▶ _TASK GOAL_
When copying the data below, keep only the lines from the one with "pyautogui.doubleClick(138, 490)" through the one with "pyautogui.doubleClick(65, 83)", word for word, and skip the pictures.

▶ _EXTRACTED RECORDS_

######

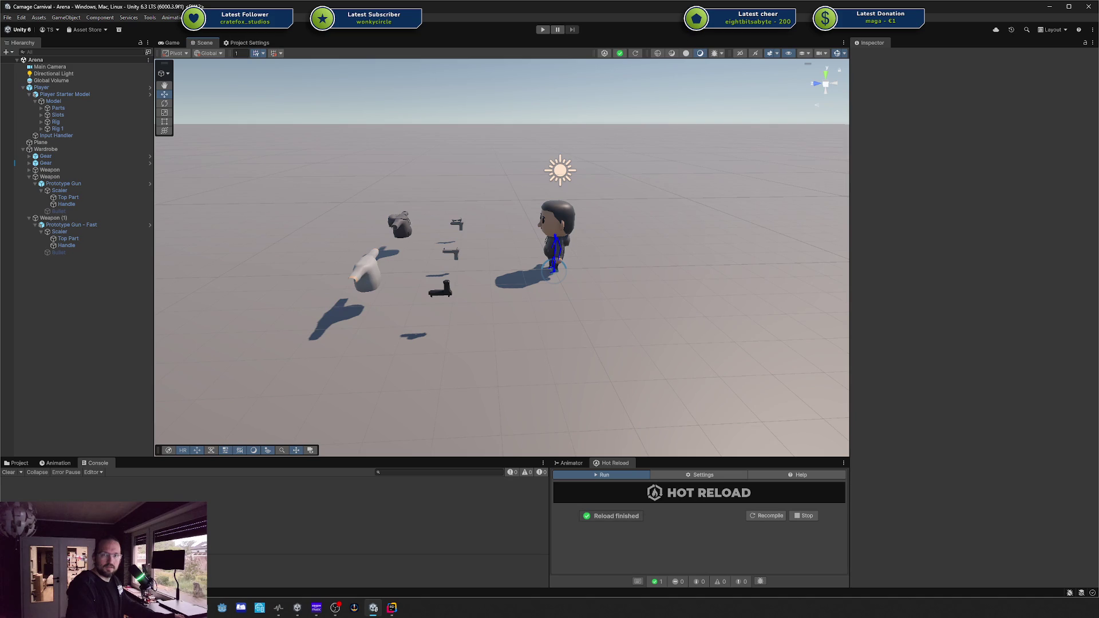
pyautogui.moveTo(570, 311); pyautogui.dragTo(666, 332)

######

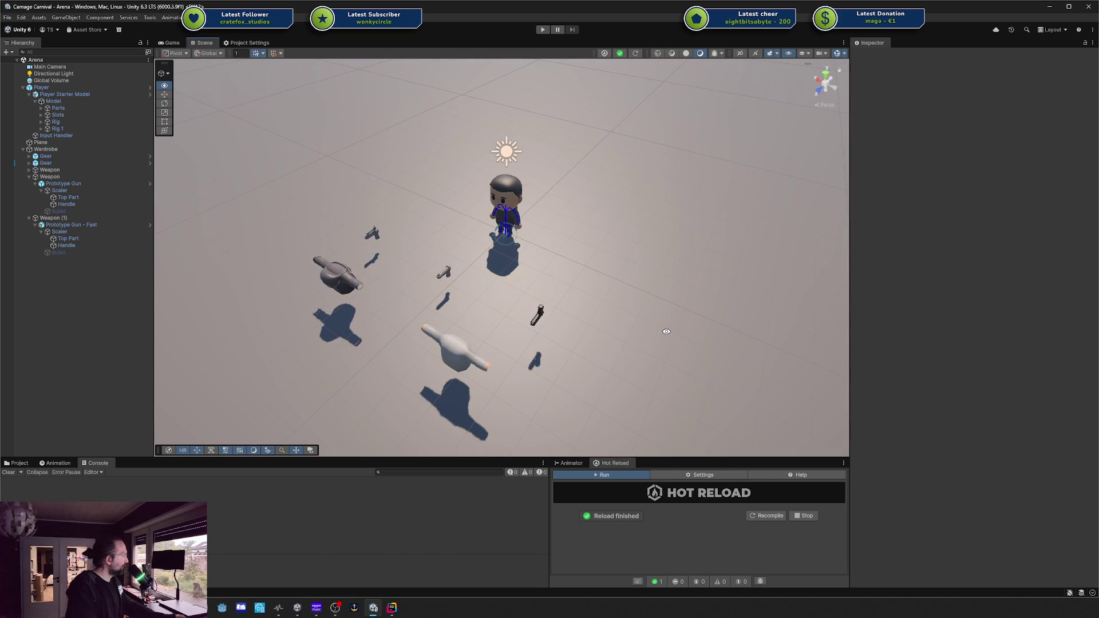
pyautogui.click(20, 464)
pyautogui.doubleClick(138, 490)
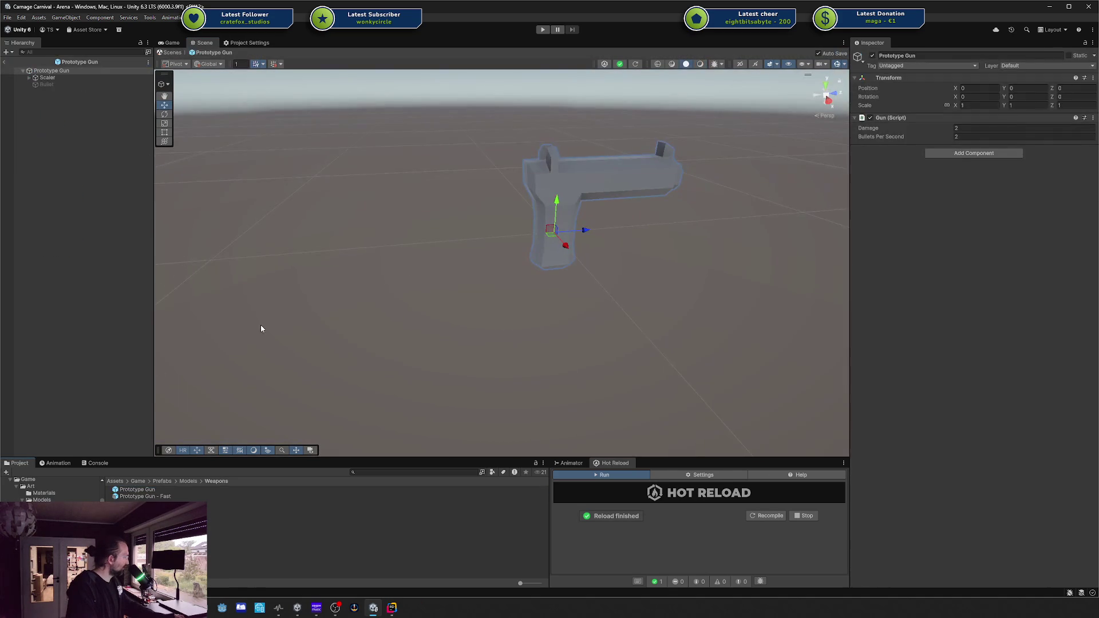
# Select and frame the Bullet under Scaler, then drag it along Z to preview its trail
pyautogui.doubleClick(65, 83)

######

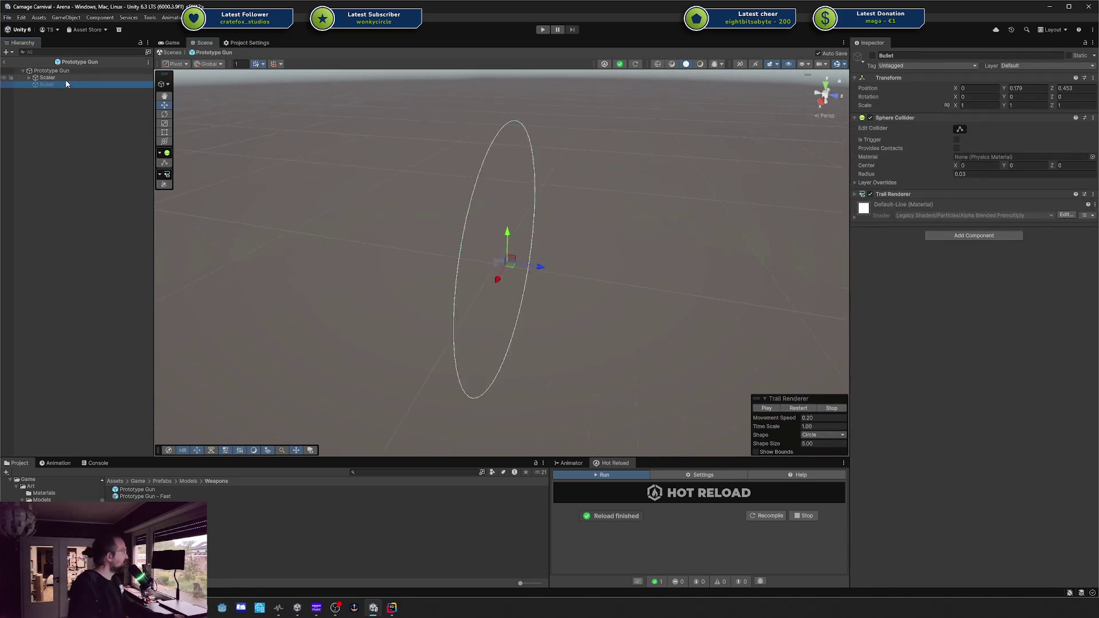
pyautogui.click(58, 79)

######

▶ _EXERCISE ANSWER_
pyautogui.doubleClick(138, 490)
# Select and frame the Bullet under Scaler, then drag it along Z to preview its trail
pyautogui.doubleClick(65, 83)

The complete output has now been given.